What is needed:
Retype each entry verbatim. Do not include the images.

(Collected data)
........
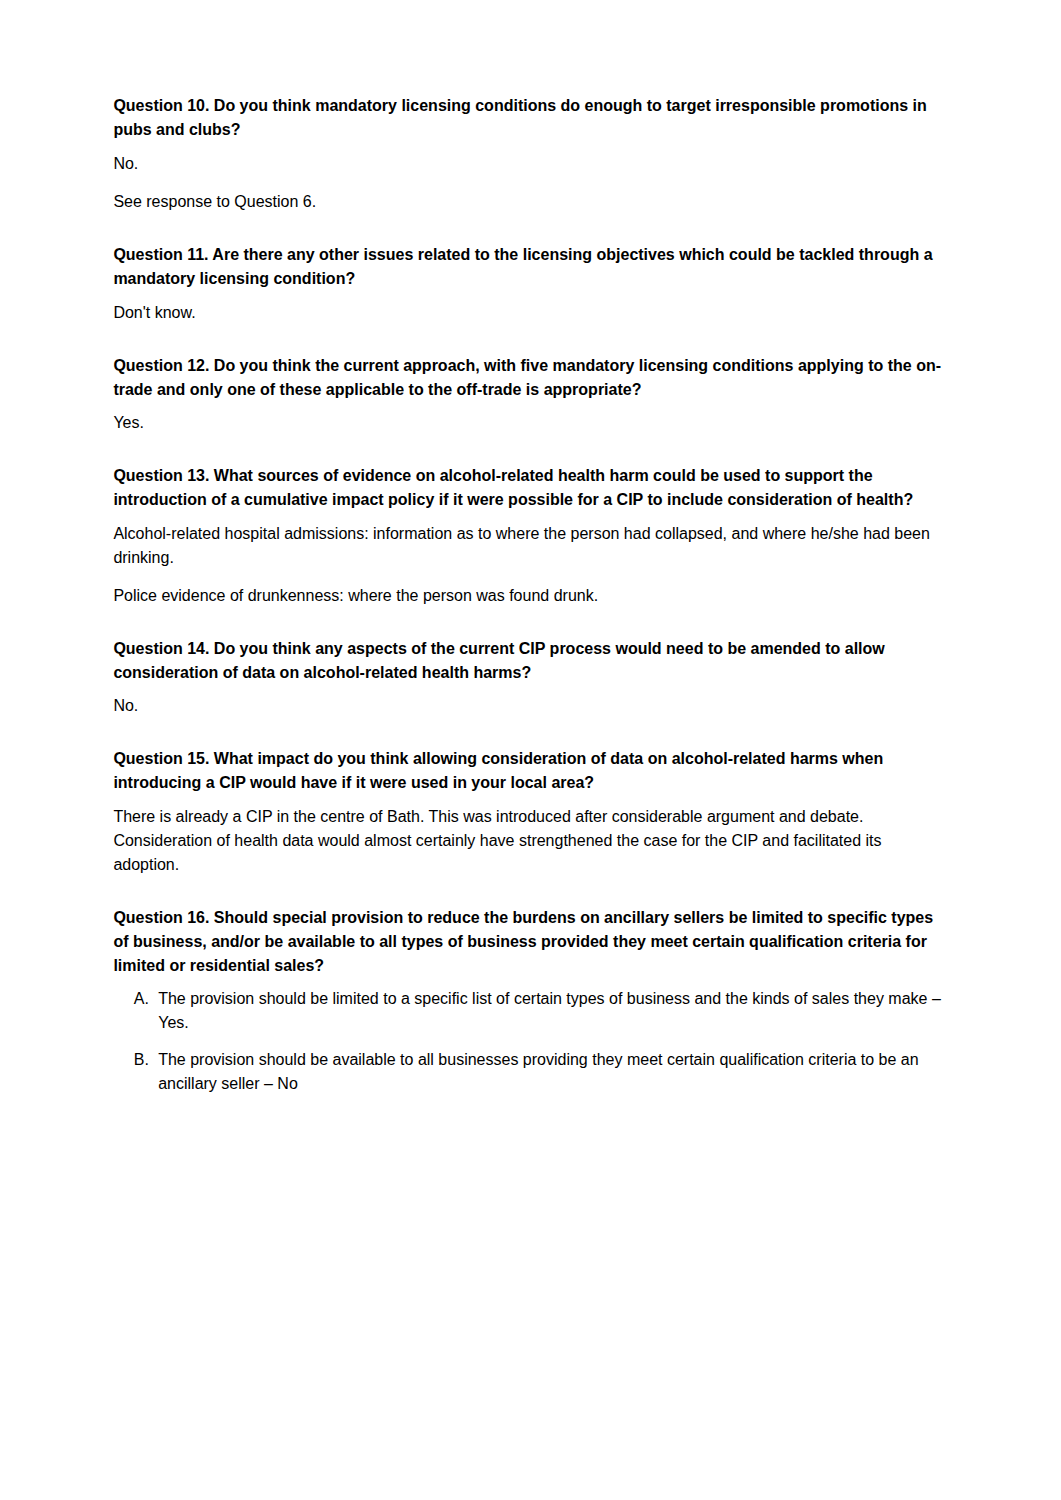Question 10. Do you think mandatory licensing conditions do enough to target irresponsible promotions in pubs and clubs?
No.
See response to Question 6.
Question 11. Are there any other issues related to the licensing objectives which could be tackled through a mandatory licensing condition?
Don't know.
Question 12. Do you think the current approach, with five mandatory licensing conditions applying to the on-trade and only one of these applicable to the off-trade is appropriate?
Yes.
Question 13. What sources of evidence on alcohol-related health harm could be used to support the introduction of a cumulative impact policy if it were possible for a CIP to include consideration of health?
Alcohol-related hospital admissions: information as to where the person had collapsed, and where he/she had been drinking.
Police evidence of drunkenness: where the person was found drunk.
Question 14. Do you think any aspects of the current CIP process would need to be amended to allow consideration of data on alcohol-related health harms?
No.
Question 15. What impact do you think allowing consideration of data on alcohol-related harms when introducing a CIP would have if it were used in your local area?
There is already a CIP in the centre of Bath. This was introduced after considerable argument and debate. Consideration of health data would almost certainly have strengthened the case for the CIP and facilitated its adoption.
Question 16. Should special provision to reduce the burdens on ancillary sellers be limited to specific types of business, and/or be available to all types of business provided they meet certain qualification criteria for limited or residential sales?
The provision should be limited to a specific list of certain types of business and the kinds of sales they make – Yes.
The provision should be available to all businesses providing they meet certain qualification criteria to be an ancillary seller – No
........
Result:
Question 10. Do you think mandatory licensing conditions do enough to target irresponsible promotions in pubs and clubs?
No.
See response to Question 6.
Question 11. Are there any other issues related to the licensing objectives which could be tackled through a mandatory licensing condition?
Don't know.
Question 12. Do you think the current approach, with five mandatory licensing conditions applying to the on-trade and only one of these applicable to the off-trade is appropriate?
Yes.
Question 13. What sources of evidence on alcohol-related health harm could be used to support the introduction of a cumulative impact policy if it were possible for a CIP to include consideration of health?
Alcohol-related hospital admissions: information as to where the person had collapsed, and where he/she had been drinking.
Police evidence of drunkenness: where the person was found drunk.
Question 14. Do you think any aspects of the current CIP process would need to be amended to allow consideration of data on alcohol-related health harms?
No.
Question 15. What impact do you think allowing consideration of data on alcohol-related harms when introducing a CIP would have if it were used in your local area?
There is already a CIP in the centre of Bath. This was introduced after considerable argument and debate. Consideration of health data would almost certainly have strengthened the case for the CIP and facilitated its adoption.
Question 16. Should special provision to reduce the burdens on ancillary sellers be limited to specific types of business, and/or be available to all types of business provided they meet certain qualification criteria for limited or residential sales?
The provision should be limited to a specific list of certain types of business and the kinds of sales they make – Yes.
The provision should be available to all businesses providing they meet certain qualification criteria to be an ancillary seller – No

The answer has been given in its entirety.